Enterprise Sentiment Analysis System
BERT + Spark NLP | Scalable Real-Time Analysis
Project Overview
Problem Statement
Enterprises receive millions of customer interactions daily across channels. Manual sentiment analysis cannot scale. This system uses fine-tuned BERT models with Spark NLP for distributed processing to analyze sentiment across emails, reviews, social media, and support tickets in real-time.
Objectives
- Fine-tune BERT for multi-class sentiment (positive, negative, neutral, mixed)
- Build scalable processing pipeline with Spark NLP
- Implement aspect-based sentiment analysis
- Deploy with real-time and batch inference modes
- Create dashboards for sentiment trend monitoring
| Component | Technology |
|---|---|
| Sentiment Model | BERT / RoBERTa (fine-tuned) |
| Scalable Processing | Spark NLP |
| API Framework | FastAPI + Triton Inference Server |
| Stream Processing | Apache Kafka + Flink |
| Data Storage | Elasticsearch + PostgreSQL |
| Dashboard | Grafana + Kibana |
| Monitoring | Prometheus + ELK Stack |
Architecture Diagram
+-------------------------------------------------------------------+
| Enterprise Sentiment Analysis Architecture |
+-------------------------------------------------------------------+
| +--------------+ +--------------+ +------------------+ |
| | Data Sources |--->| Kafka |--->| Spark NLP | |
| | (Multi-chan) | | Stream | | Pre-processing | |
| +--------------+ +--------------+ +--------+---------+ |
| | |
| v |
| +--------------+ +--------------+ +------------------+ |
| | Sentiment |<---| Triton |<---| BERT Model | |
| | Results | | Inference | | (Fine-tuned) | |
+--------------+ +--------------+ +------------------+ |
| | | |
| v v |
| +--------------+ +--------------+ +------------------+ |
| | Real-time | | Aspect | | Trend | |
| | Dashboard | | Analysis | | Monitoring | |
| +--------------+ +--------------+ +------------------+ |
+-------------------------------------------------------------------+
Step-by-Step Implementation
Step 1: Environment Setup
mkdir sentiment-system && cd sentiment-system
pip install transformers datasets torch spark-nlp
pip install fastapi uvicorn kafka-python elasticsearch
pip install scikit-learn mlflow prometheus-client
pip install pyspark
Step 2: BERT Fine-Tuning for Sentiment
Fine-tune BERT for multi-class sentiment classification on enterprise data.

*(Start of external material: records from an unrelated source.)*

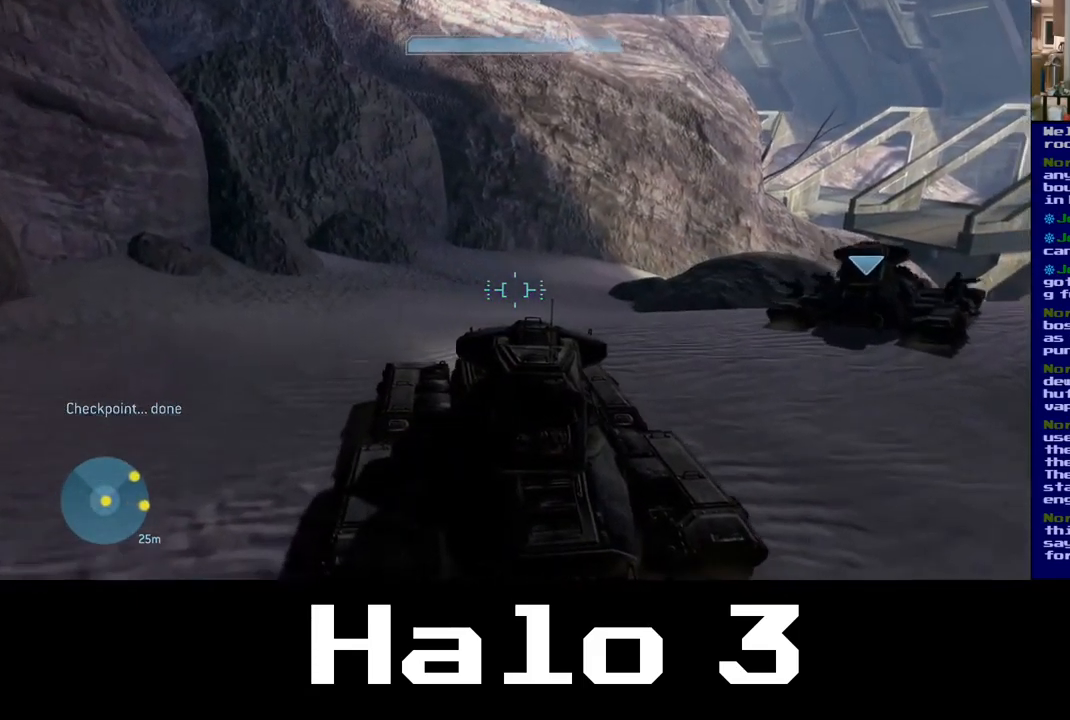
{"buttons": [], "left_stick": "up", "right_stick": "center", "events": [[183, "right_stick", "center"]]}
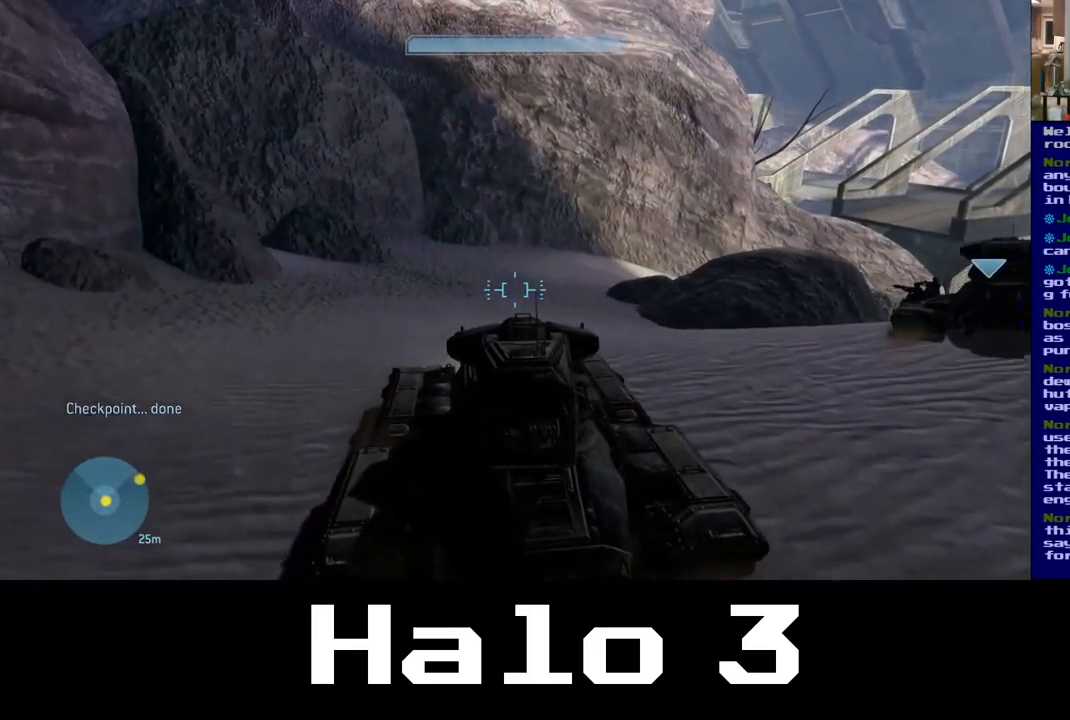
{"buttons": [], "left_stick": "up", "right_stick": "right", "events": [[317, "right_stick", "right"]]}
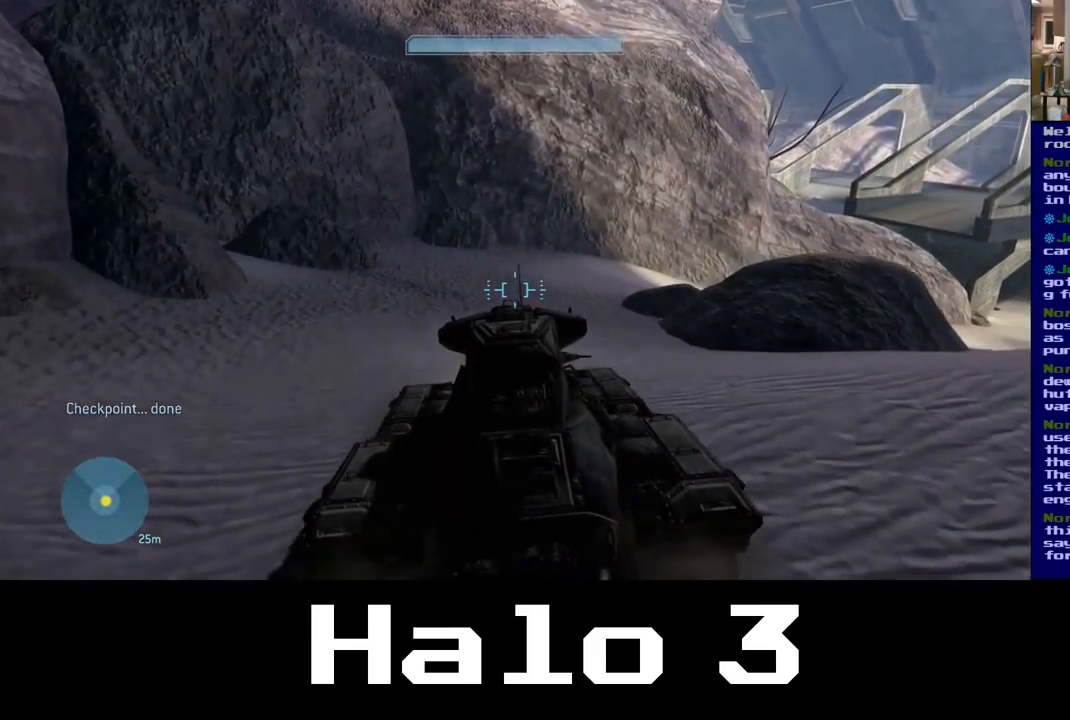
{"buttons": [], "left_stick": "up", "right_stick": "right", "events": []}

# src/models/train_sentiment.py
import torch
from torch.utils.data import Dataset, DataLoader
from transformers import (
BertTokenizer, BertForSequenceClassification,
AdamW, get_linear_schedule_with_warmup
)
from sklearn.metrics import classification_report, confusion_matrix
from typing import List, Dict, Tuple
import mlflow
import numpy as np
class SentimentDataset(Dataset):
LABEL_MAP = {"negative": 0, "neutral": 1, "positive": 2, "mixed": 3}
def __init__(self, texts: List[str], labels: List[str], tokenizer, max_len: int = 128):
self.texts = texts
self.labels = [self.LABEL_MAP[l] for l in labels]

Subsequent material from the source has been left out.